2. Handle rate limits gracefully. ElevenLabs allows 10,000 characters per day on free plans. Hour One has a queue for video generation; jobs might take 2-5 minutes during peak hours. In n8n, add error handling to retry failed API calls with exponential backoff. Add a Delay node between loops to avoid hammering the APIs.
Wait: {{Math.pow(2, $nodeExecutionData[0].retryCount || 0)}} seconds
3. Monitor audio length. Longer narration uses more ElevenLabs quota and takes longer to generate video. Keep feature explanations to 30-90 seconds. Write scripts first; don't just dump your entire feature doc into the API.
4. Test avatar and voice together. Some ElevenLabs voices pair better with certain Hour One avatars. Avatar_007 works well with Rachel; Avatar_003 sounds better with Adam. Spend 15 minutes testing combinations before running the full workflow.

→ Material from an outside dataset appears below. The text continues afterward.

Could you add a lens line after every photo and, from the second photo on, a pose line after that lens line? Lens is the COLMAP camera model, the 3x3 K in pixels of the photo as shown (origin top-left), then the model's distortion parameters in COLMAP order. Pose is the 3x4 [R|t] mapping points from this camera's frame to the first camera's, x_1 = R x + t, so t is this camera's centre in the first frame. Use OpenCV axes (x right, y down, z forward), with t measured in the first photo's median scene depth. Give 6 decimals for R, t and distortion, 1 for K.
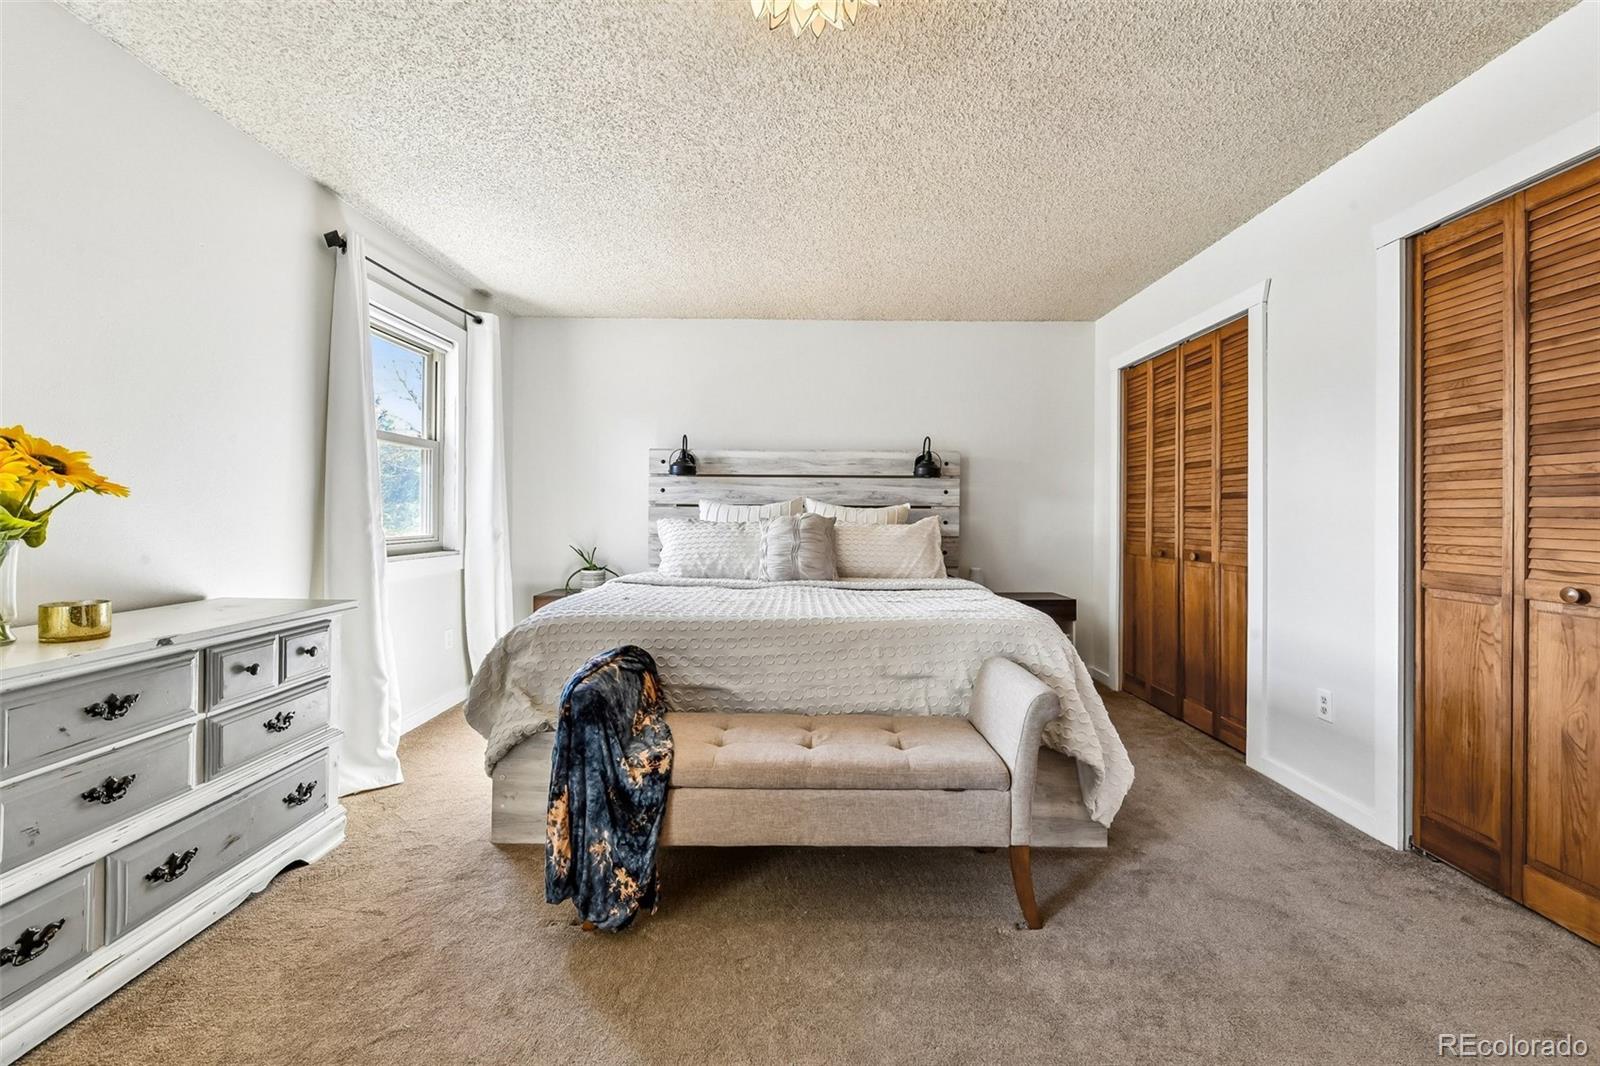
lens RADIAL K [[648.9, 0, 809.3], [0, 648.9, 508.2], [0, 0, 1]] dist [-0.012301, -0.000775]
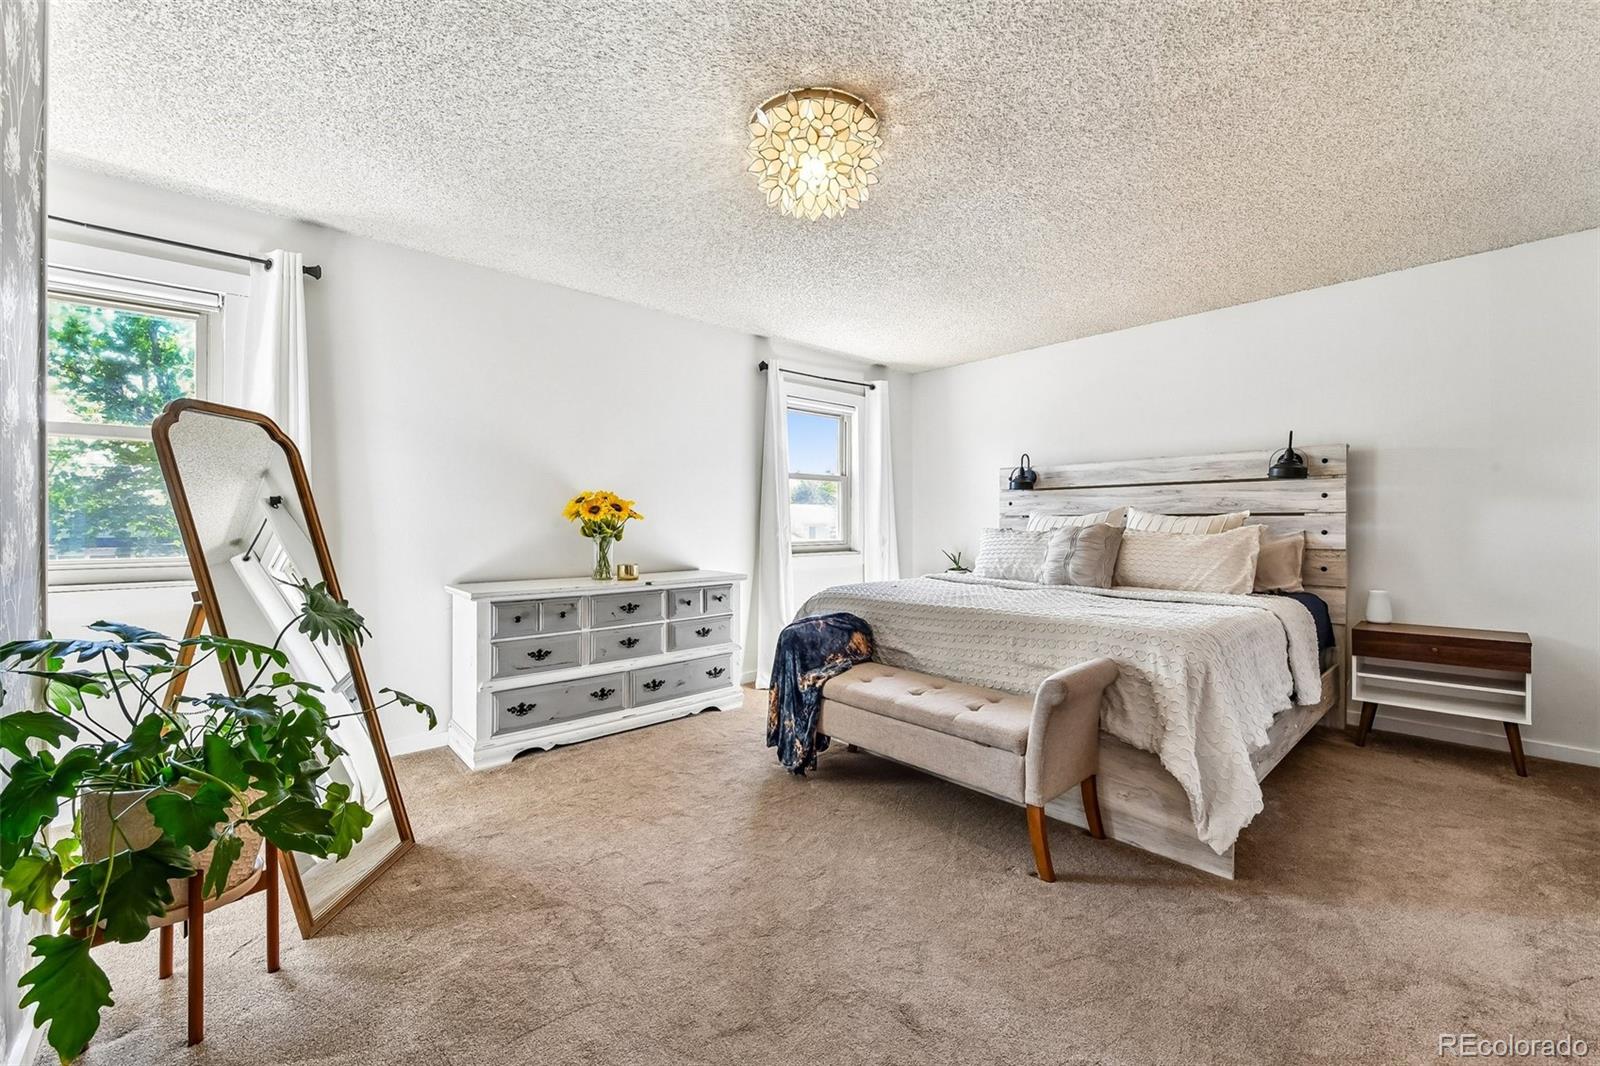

5. Cache audio files. If you regenerate the workflow, don't re-request audio from ElevenLabs for unchanged features. Store hashes of your documentation text and skip ElevenLabs if the hash matches a previous run. This saves quota and money.
Cost Breakdown
| Tool | Plan Needed | Monthly Cost | Notes |
|---|---|---|---|
| ElevenLabs | Starter | £11 | 50,000 characters. One feature description is roughly 200 characters. Covers 250 features per month. |
| Hour One | Growth | £500 | Includes 200 generated videos per month and unlimited avatar customisation. |
| n8n | Cloud Pro | £20 | Includes 100,000 executions and file storage. Self-hosted is free but requires your own infrastructure. |
| Storage (S3 or equivalent) | Standard | £5-10 | Storing 200 MP3 files (50MB total) and 200 MP4 files (2GB total). |
| Total | £536-541 | Per 200 feature videos generated. Cost per video: £2.68-£2.71. |
For comparison, outsourcing video production costs £300-£800 per video. Automation pays for itself after 200-250 videos.
If you're on a tighter budget, reduce volume: use ElevenLabs' free tier (50,000 characters per month) and Hour One's Basic plan (£200/month, 50 videos), bringing monthly cost to around £235. This covers about 50 features per month. Scale up as your onboarding needs grow.